Beginning at the line that contains "Datas de Lançamento" and ending at the last line of the records below, retype each line exactly and add nothing.

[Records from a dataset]
▼

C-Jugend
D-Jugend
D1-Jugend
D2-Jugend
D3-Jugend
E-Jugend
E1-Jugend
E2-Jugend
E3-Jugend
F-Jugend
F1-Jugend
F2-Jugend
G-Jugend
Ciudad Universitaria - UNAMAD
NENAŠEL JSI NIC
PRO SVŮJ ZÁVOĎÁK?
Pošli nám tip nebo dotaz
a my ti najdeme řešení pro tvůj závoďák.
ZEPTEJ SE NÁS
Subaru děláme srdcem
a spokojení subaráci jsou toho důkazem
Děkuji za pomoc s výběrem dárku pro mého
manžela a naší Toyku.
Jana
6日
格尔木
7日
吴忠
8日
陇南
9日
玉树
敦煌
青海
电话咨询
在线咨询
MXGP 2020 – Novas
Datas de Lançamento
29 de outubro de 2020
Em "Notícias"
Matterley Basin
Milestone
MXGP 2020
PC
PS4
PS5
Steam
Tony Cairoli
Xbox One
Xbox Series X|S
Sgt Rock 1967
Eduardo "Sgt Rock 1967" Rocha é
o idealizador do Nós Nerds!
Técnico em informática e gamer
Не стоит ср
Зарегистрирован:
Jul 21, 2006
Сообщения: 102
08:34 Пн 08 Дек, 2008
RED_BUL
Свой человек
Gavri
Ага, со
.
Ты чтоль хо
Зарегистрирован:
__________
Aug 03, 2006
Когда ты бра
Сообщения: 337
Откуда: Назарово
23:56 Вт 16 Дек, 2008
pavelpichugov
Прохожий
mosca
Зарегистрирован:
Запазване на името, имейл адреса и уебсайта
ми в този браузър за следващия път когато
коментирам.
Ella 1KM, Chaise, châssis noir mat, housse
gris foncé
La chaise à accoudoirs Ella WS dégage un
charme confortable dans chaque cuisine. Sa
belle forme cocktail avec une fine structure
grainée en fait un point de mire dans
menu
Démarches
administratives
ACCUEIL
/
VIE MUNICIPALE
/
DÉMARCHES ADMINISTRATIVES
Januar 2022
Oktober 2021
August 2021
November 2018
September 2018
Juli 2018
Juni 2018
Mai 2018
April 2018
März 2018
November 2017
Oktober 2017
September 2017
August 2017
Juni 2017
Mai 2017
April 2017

▲

> _Problem solution_
Datas de Lançamento
29 de outubro de 2020
Em "Notícias"
Matterley Basin
Milestone
MXGP 2020
PC
PS4
PS5
Steam
Tony Cairoli
Xbox One
Xbox Series X|S
Sgt Rock 1967
Eduardo "Sgt Rock 1967" Rocha é
o idealizador do Nós Nerds!
Técnico em informática e gamer
Не стоит ср
Зарегистрирован:
Jul 21, 2006
Сообщения: 102
08:34 Пн 08 Дек, 2008
RED_BUL
Свой человек
Gavri
Ага, со
.
Ты чтоль хо
Зарегистрирован:
__________
Aug 03, 2006
Когда ты бра
Сообщения: 337
Откуда: Назарово
23:56 Вт 16 Дек, 2008
pavelpichugov
Прохожий
mosca
Зарегистрирован:
Запазване на името, имейл адреса и уебсайта
ми в този браузър за следващия път когато
коментирам.
Ella 1KM, Chaise, châssis noir mat, housse
gris foncé
La chaise à accoudoirs Ella WS dégage un
charme confortable dans chaque cuisine. Sa
belle forme cocktail avec une fine structure
grainée en fait un point de mire dans
menu
Démarches
administratives
ACCUEIL
/
VIE MUNICIPALE
/
DÉMARCHES ADMINISTRATIVES
Januar 2022
Oktober 2021
August 2021
November 2018
September 2018
Juli 2018
Juni 2018
Mai 2018
April 2018
März 2018
November 2017
Oktober 2017
September 2017
August 2017
Juni 2017
Mai 2017
April 2017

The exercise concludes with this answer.